I was wondering if anyone could recommend me a good reptile shop near Basingstoke, Hants.

I have been to Spire Ridge, which is great, just wanted to know if there are any other good ones around me.

Thanks, Vicky :2thumb:


----------



## metallicaman (Jul 15, 2009)

a bit down the road is south coast exotics its in waterlooville, portsmouth 
best rep shop in the south coast great selection of all reptiles, vivs and heating/lighting and the staff are superb.
prob bout 45min drive from basingstoke
glen


----------



## bob_pal_156 (Dec 2, 2009)

it's not quite basingstoke but i have found that Grange Aquatics in Botley, Southampton is brilliant - definatly worth the drive!

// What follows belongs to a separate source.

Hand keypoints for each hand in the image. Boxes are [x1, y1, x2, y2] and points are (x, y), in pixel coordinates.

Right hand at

(i'm from Basingstoke not Southampton :2thumb


----------



## xvickyx (Jul 21, 2009)

Cool thanks, will try and check them both out soon


----------



## geckomagic (Feb 27, 2007)

There is a new one opened in newbury, seen it advertised on the back of the observer today, going to check it out tomorrow, have you been there yet?
Thanks
Kris


----------



## xvickyx (Jul 21, 2009)

geckomagic said:


> There is a new one opened in newbury, seen it advertised on the back of the observer today, going to check it out tomorrow, have you been there yet?
> Thanks
> Kris


I have been to the one in Spire Ridge, its pretty new, which is near Newbury, if it is that one, its small, but really good, the guy there knows his stuff, they have a rattlesnake too :mf_dribble:


----------



## geckomagic (Feb 27, 2007)

yeah that must be the one, what are their prices like?? have any interesting snakes?
Thanks
Kris


----------



## xvickyx (Jul 21, 2009)

geckomagic said:


> yeah that must be the one, what are their prices like?? have any interesting snakes?
> Thanks
> Kris


Prices seem OK, I haven't got much to compare too.

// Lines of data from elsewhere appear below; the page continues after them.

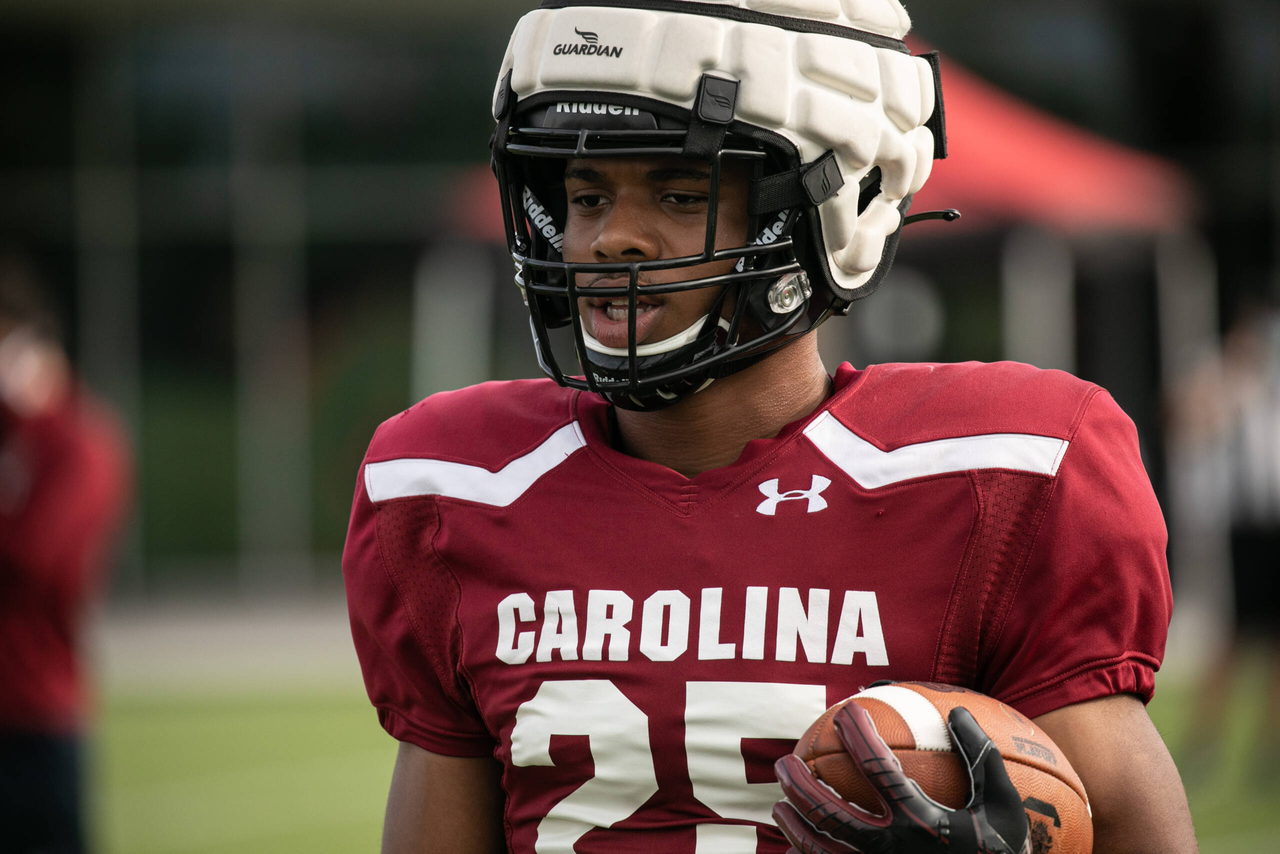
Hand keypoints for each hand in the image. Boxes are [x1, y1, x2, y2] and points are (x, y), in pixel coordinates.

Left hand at [773, 703, 1029, 853]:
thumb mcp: (1004, 809)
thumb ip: (982, 759)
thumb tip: (958, 711)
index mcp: (922, 826)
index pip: (877, 770)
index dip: (858, 736)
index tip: (846, 712)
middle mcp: (891, 853)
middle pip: (828, 815)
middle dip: (799, 783)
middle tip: (784, 760)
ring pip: (818, 851)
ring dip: (793, 825)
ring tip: (779, 805)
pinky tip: (797, 849)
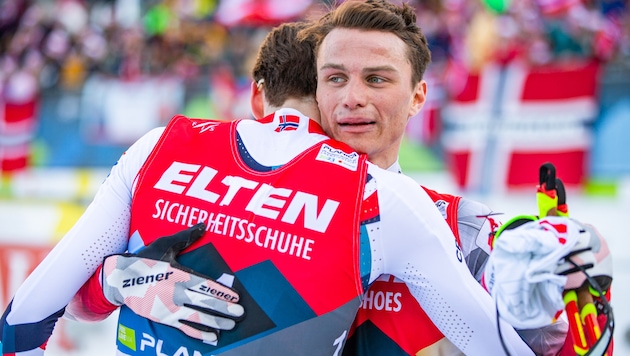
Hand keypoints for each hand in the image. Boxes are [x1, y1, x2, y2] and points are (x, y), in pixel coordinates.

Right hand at [101, 223, 244, 342]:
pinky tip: (212, 337)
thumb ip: (186, 237)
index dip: (221, 293)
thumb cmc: (144, 259)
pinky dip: (199, 334)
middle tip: (240, 313)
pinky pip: (185, 328)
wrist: (119, 279)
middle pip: (205, 304)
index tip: (236, 297)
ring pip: (198, 319)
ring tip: (230, 326)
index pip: (205, 286)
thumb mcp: (165, 245)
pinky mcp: (164, 319)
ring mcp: (170, 309)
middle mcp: (176, 294)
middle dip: (224, 309)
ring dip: (216, 323)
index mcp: (179, 276)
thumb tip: (204, 224)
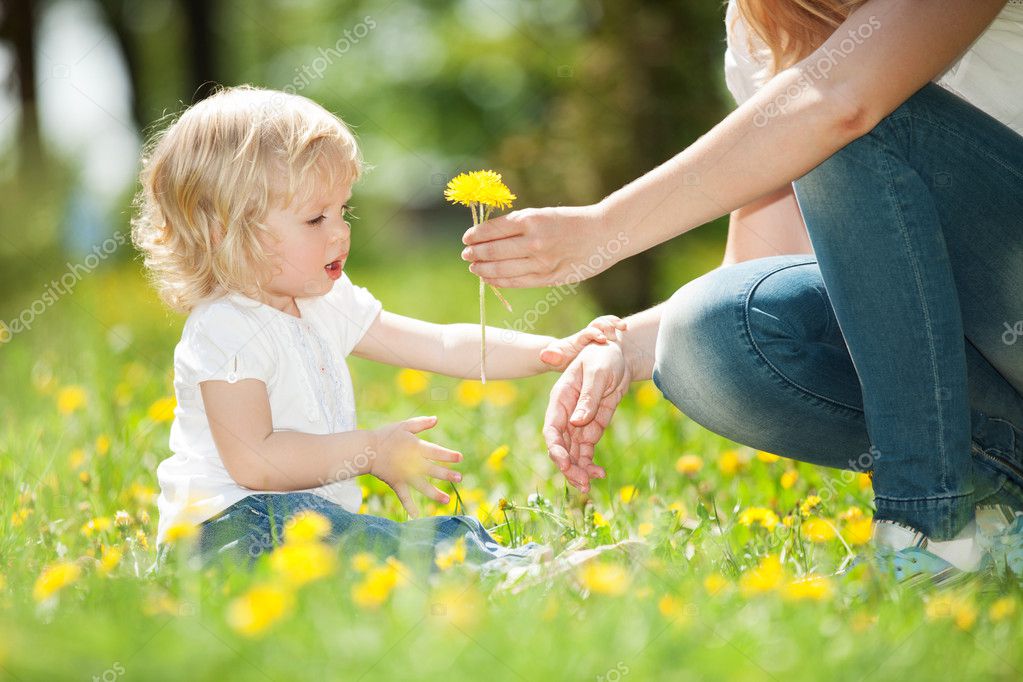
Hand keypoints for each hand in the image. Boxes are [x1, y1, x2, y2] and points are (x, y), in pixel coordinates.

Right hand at [369, 416, 461, 517]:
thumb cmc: (385, 436)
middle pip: (433, 470)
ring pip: (422, 486)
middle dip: (447, 475)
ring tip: (447, 500)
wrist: (366, 450)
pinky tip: (416, 515)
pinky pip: (404, 496)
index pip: (436, 452)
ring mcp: (405, 475)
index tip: (460, 458)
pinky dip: (409, 506)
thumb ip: (421, 424)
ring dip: (435, 494)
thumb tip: (436, 419)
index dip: (448, 455)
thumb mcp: (404, 426)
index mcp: (416, 448)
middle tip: (459, 478)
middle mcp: (413, 463)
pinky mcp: (396, 483)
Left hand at [461, 204, 622, 287]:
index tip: (467, 238)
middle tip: (466, 254)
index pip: (493, 230)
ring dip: (483, 269)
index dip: (475, 235)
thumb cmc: (570, 221)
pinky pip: (517, 282)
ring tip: (474, 267)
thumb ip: (518, 225)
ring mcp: (542, 262)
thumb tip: (488, 235)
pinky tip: (490, 278)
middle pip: (493, 251)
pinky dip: (500, 281)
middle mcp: (534, 241)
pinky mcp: (549, 278)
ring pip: (502, 270)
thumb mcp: (543, 214)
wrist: (604, 234)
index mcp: (531, 220)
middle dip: (475, 253)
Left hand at [538, 315, 628, 370]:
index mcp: (579, 339)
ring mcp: (597, 334)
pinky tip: (625, 330)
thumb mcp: (556, 359)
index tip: (603, 339)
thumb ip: (552, 356)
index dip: (595, 334)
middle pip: (598, 323)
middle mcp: (588, 333)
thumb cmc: (562, 358)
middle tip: (615, 331)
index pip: (587, 333)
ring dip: (615, 322)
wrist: (565, 355)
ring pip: (607, 322)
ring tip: (623, 327)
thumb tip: (543, 355)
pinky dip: (618, 327)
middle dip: (607, 325)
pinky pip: (613, 329)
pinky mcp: (604, 338)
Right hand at [543, 341, 631, 492]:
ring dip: (578, 470)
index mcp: (560, 398)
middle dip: (568, 466)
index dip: (555, 448)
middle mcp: (565, 414)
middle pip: (560, 446)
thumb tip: (577, 422)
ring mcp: (577, 424)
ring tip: (589, 486)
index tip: (565, 463)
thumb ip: (588, 397)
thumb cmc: (603, 356)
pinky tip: (600, 474)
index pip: (551, 428)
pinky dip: (590, 464)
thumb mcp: (598, 373)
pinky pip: (586, 451)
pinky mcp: (591, 429)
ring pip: (572, 453)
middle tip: (582, 483)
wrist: (619, 355)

Last time I went (last weekend) breadies, leos, couple of large boas a lovely albino one, also a few corn babies which were adorable :flrt: a nice grey & black kingsnake, a few frogs and some slings :2thumb:


----------



## Jim2109 (Mar 30, 2009)

i use Grange Reptiles for anything serious. SouthCoast exotics are very good too but Grange have more stuff. if you need anything urgently, or just want livefood then DH Watergardens are more local (their shop is at the Sherfield Wyevale garden centre on the A33). also theres a pet shop in the town centre that does livefood, its near to the Halifax bank. and another petshop in Chineham does livefood but they dont have a particularly good selection.

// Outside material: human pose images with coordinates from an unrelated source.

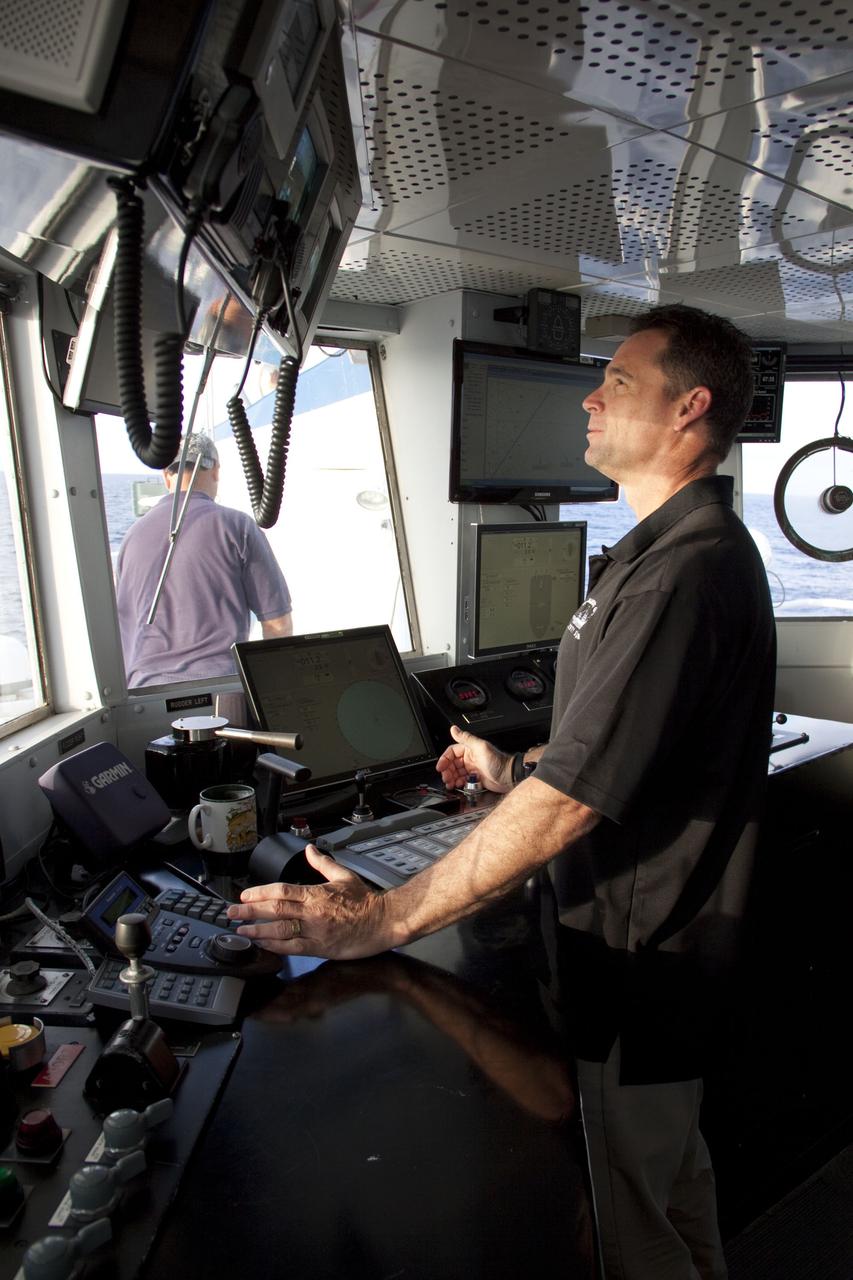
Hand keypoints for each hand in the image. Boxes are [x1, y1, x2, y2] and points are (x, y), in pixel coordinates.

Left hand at [226, 846, 392, 958]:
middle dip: (249, 911)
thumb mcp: (343, 875)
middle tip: (231, 912)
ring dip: (257, 930)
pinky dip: (275, 947)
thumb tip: (310, 849)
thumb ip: (322, 863)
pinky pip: (292, 948)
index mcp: (316, 893)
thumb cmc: (366, 901)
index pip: (281, 890)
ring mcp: (315, 931)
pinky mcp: (320, 948)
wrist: (383, 921)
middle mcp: (312, 912)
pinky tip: (263, 945)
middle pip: (274, 909)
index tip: (244, 895)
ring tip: (241, 930)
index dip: (259, 893)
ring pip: (279, 930)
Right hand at [435, 725, 511, 793]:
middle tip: (445, 777)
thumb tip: (454, 729)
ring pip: (456, 773)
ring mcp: (472, 769)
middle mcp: (470, 759)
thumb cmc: (498, 762)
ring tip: (449, 783)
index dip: (444, 759)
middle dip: (447, 771)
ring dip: (451, 778)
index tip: (440, 766)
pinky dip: (458, 783)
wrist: (509, 776)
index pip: (452, 752)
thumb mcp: (481, 748)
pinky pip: (463, 781)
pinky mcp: (475, 779)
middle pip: (452, 764)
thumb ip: (466, 738)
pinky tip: (457, 785)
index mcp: (470, 749)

if you want to venture further afield then Portons Pets and Aquatics near Salisbury is quite good too. not specifically reptiles like Grange and Southcoast, but theyve got tons of stock.

there is a void around Basingstoke where there are no decent reptile shops for about 30 miles. which is why i ended up just starting a roach colony. it is completely self-sustaining and i havent had to buy livefood in forever. which is lucky, because nowhere local ever has enough in the right sizes, and the recent cold weather and christmas would probably have caused havoc with mail order food.


----------



## xvickyx (Jul 21, 2009)

Awesome thanks, I hate going to DH Water Gardens, the way they keep their fish disgusts me, I actually saw a dead Koi floating there, one of the huge ones, I was nearly in tears!!! 

I am liking the sound of Grange Reptiles, off to google 

Thanks, Vicky


----------



## Hannah81 (Nov 19, 2008)

Moving up to Basingstoke soon, are these shops still around the area? Do the pet shops do frozen food as well or is it just bugs/worms?
I usually use SouthCoast cos they're just up the road from me but I don't drive so getting there would become a problem once I've moved.
Although I have taken to ordering food online recently as well.


----------